There was a cathedral just in front of her, where surely services had been held for the dead. But right here, within arm’s reach, were muffins and large fried cakes and fresh butter and eggs. On the island food had been scarce and bad, cooked all at once in giant kitchens and distributed by the authorities: enough to keep them all alive, enough to make her give thanks every day, but by no means appetizing. Even back home, when there was still any food at all, a woman might have sat before a board on which were two or three eggs, a single ball of butter, perhaps a chicken or a goose. Here the eggs stretched like sand on a beach, the geese hung in rows by their beautiful feet, potatoes spilled from bags and oysters came not singly, nor even by the dozen, but by the barrel. As she watched, women with baskets over their arms made their purchases as if there were nothing unusual about the plenitude surrounding them. Haggling seemed like a sport for them; they bickered cheerfully. Some, having filled baskets with more food than Nora could comprehend, still had enough money left to buy odds and ends for sheer pleasure. Cedar boughs, balsam, candles.

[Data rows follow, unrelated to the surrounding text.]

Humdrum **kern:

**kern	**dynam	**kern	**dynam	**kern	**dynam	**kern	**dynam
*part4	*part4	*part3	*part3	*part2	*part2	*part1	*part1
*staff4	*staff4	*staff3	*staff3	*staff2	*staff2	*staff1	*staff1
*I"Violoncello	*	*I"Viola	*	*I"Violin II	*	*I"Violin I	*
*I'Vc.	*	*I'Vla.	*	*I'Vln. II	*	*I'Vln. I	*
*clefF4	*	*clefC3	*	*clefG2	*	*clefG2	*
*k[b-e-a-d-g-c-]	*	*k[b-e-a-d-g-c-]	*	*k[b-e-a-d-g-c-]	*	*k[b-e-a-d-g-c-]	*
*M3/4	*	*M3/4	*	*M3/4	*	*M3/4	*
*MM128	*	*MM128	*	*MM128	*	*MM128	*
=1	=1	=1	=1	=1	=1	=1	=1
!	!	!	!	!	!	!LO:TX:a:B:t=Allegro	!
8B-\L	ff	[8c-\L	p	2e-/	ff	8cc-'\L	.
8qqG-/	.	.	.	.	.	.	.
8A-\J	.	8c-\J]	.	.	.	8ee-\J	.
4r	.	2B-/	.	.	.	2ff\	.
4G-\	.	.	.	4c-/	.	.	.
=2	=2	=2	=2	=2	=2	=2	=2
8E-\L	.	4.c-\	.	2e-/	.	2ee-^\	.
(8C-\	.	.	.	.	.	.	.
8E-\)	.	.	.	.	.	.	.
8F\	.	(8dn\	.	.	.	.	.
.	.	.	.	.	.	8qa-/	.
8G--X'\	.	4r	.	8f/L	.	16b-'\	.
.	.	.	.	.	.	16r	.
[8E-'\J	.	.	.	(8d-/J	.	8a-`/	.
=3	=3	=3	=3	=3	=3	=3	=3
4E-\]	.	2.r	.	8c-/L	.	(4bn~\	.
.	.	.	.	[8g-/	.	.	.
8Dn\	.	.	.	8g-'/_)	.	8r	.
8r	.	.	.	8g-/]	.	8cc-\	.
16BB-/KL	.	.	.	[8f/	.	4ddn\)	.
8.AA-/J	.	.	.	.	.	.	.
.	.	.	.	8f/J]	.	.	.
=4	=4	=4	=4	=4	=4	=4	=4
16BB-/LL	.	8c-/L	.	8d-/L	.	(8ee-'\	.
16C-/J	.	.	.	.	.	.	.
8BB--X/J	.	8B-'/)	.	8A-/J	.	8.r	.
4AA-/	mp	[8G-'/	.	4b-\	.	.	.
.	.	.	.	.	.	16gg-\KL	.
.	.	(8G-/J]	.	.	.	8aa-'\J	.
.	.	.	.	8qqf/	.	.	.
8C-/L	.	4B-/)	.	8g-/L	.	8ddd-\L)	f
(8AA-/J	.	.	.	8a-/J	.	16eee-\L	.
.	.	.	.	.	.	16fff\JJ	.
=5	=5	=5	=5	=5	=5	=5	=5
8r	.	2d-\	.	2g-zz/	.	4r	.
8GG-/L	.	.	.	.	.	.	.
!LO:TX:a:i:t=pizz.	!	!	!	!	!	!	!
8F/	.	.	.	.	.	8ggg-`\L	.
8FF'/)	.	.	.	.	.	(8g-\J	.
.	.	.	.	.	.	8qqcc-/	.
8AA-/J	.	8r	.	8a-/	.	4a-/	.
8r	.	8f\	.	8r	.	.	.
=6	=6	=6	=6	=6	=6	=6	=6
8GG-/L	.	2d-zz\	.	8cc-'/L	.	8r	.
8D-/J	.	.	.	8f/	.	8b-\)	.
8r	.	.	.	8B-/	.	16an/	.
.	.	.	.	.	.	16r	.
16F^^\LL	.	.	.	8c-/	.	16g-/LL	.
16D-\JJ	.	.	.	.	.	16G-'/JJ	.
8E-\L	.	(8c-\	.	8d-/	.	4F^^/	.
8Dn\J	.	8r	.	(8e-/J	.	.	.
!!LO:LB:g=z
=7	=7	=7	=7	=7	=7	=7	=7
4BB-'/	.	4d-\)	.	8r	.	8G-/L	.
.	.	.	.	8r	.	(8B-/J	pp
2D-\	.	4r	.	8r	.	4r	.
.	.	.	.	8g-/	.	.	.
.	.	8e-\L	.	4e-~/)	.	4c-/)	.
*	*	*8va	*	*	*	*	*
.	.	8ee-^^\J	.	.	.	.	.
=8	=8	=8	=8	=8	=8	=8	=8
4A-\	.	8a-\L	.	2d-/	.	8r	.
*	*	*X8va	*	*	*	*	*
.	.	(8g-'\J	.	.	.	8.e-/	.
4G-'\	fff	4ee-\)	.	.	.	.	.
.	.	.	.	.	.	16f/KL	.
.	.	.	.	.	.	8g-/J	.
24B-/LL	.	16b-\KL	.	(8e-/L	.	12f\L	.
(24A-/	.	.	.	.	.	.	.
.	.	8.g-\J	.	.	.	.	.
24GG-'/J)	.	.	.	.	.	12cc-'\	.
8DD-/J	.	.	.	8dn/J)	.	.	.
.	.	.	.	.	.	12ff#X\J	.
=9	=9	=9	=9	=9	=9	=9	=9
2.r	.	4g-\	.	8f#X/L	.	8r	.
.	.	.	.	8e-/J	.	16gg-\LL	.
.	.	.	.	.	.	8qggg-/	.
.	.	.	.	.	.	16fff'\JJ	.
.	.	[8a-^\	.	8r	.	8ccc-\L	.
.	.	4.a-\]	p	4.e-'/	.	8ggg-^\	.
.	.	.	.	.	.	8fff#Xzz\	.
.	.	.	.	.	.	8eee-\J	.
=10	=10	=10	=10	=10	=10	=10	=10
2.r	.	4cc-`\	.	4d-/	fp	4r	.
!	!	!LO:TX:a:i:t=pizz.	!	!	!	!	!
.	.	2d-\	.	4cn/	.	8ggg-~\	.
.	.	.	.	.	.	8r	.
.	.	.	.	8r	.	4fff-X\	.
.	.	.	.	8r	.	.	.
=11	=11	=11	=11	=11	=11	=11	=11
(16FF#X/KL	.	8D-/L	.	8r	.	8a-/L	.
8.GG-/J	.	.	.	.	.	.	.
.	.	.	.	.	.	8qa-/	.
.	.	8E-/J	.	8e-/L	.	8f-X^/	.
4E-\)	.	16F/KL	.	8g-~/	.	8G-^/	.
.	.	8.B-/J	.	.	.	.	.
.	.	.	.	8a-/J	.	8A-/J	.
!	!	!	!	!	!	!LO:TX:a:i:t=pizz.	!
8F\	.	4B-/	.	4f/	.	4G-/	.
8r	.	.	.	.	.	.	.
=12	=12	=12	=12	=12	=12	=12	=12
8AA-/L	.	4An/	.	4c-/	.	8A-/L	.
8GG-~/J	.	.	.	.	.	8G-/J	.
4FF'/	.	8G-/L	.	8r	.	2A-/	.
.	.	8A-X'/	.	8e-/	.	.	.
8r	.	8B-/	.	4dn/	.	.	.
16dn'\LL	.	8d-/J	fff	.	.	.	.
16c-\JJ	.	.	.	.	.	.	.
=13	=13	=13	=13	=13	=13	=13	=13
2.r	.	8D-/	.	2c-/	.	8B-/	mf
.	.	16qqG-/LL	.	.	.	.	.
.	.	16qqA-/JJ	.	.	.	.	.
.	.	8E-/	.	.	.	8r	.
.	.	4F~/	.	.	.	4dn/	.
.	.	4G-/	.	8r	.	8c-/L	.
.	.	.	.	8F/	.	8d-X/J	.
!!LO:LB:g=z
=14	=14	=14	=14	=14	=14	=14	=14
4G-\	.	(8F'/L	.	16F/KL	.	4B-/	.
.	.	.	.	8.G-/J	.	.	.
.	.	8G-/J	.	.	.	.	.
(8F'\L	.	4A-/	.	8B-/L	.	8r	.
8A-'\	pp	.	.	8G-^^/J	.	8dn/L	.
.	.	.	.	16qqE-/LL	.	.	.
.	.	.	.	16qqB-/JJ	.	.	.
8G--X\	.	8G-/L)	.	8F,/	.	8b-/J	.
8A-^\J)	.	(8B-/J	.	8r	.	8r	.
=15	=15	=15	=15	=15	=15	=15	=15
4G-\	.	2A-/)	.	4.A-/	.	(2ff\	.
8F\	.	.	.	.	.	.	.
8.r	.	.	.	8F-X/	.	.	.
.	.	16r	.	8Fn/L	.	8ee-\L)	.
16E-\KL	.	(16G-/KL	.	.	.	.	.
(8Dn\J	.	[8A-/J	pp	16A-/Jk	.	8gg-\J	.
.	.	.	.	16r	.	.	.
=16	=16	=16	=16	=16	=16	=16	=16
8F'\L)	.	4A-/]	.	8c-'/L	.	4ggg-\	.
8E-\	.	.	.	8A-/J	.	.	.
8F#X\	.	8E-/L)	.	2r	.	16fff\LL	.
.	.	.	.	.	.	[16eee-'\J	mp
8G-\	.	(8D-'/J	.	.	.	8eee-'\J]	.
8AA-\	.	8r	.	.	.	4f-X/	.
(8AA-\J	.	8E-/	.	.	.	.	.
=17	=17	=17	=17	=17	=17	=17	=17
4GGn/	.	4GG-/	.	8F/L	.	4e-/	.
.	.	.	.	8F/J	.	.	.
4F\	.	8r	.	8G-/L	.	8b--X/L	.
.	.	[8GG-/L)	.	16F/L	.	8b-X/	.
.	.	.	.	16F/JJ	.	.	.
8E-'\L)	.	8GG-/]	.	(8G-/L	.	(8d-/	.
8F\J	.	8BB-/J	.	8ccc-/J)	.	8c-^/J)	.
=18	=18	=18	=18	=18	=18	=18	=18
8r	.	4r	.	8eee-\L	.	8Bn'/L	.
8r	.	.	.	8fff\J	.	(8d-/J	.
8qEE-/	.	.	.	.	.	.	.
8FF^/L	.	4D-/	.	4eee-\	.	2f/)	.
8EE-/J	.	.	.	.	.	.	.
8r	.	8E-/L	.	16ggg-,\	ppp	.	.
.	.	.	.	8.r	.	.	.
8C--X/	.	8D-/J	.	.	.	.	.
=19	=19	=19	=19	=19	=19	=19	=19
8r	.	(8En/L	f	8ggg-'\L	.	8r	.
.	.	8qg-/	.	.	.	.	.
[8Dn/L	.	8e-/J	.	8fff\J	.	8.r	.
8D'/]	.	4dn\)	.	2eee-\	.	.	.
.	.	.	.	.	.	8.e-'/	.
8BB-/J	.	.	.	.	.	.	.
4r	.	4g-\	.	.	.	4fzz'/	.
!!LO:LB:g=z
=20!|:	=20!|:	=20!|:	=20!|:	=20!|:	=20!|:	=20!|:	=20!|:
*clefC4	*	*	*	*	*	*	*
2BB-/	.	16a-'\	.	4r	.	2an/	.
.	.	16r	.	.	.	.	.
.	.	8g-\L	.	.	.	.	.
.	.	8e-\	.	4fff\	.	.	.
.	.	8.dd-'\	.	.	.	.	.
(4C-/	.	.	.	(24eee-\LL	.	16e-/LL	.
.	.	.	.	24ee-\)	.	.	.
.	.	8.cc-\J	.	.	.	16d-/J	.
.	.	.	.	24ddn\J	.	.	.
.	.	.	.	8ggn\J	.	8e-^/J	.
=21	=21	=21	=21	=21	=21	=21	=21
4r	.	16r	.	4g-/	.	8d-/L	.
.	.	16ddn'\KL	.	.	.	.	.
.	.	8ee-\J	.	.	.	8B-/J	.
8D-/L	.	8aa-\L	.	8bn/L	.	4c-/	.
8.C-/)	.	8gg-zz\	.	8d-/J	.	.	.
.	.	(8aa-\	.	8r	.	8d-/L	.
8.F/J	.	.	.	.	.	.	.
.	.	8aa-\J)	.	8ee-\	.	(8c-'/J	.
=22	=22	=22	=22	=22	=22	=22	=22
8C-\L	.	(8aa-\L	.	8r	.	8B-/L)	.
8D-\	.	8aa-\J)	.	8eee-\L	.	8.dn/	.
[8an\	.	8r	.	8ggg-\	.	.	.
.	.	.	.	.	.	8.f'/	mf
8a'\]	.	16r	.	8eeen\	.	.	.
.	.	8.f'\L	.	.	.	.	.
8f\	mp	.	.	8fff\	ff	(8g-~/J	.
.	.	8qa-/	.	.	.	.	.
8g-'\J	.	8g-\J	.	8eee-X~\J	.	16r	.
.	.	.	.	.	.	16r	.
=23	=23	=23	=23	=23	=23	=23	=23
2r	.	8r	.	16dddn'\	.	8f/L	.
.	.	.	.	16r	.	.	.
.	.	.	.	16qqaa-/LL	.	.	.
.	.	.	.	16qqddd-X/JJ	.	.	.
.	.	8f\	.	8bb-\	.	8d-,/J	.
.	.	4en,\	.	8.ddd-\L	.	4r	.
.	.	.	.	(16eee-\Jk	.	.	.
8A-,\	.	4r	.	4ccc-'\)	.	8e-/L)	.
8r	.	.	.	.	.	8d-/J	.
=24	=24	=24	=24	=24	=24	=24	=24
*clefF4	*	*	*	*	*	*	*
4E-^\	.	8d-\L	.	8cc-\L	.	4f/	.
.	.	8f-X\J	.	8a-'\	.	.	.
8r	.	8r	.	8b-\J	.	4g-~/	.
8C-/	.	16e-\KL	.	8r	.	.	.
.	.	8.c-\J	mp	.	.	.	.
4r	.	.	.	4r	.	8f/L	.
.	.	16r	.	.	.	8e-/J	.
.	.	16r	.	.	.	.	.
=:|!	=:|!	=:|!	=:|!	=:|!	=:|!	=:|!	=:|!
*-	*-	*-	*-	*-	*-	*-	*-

She bought a heavy golden muffin and ate that too; her mouth watered and her head spun. She touched potatoes and onions and cabbages, apples and squashes and leeks, and then she pulled herself together and moved on, to the address on Palace Street.

The neat flagstone walk had been swept clear, and someone had knocked most of the snow from the shrubberies. For a minute she thought of going round to the servants’ entrance, but this was no servant’s errand she was on. She walked up to the handsome front door and knocked firmly on the center panel, below a carved decoration. Some kind of writing, she thought, staring at the intertwined shapes. Someone’s name, perhaps? Annie Taggert opened the door.

The two women gazed at each other, each assessing the other’s probable origins and position. Nora took note of Annie’s worn shoes and reddened hands and coppery hair, but she also saw the care with which that hair was braided and pinned, the good-quality cloth of the simple dress, and the clean white apron, well-pressed and starched. Another Irishwoman, clearly, but one who had been here for some time and who was respected in this prosperous house. Annie, very busy this day, still registered the disparity between Nora’s dress and boots, nicer than her own, and the worn, thin, absolutely Irish face. A new one, Annie thought. Another like Sissy. Who did this girl think she was, aping her betters in those clothes?

“There’s no work here,” Annie said frostily. “And you oughtn’t be coming to this door — you go around back if you’re looking for food, perhaps cook will have something for you.”

Nora flushed. “It’s not work I’m needing,” she said, although soon enough she would. “Nor food.”

Before she could finish speaking, Annie tried to slam the door on her. Nora wedged her satchel between the door and its frame and said, “I have a message for Mrs. Rowley. It’s important. Would you fetch her for me, please?”

It was too much, Annie thought. Everything that had happened these past six months; it was simply too much. She owed this girl no explanations, but she did open the door a little wider. Perhaps she had not taken sufficient account of the quality of that blue dress. Perhaps this girl had important friends? “Mrs. Rowley is not available,” she said. “You may leave the message with me.”

“Is Mr. Rowley available, then?”

“He’s busy,” Annie said. “But you can be sure whatever you leave with me will reach him.”

Nora shook her head and refused to move. “It’s important. And I have a parcel as well. I will wait.”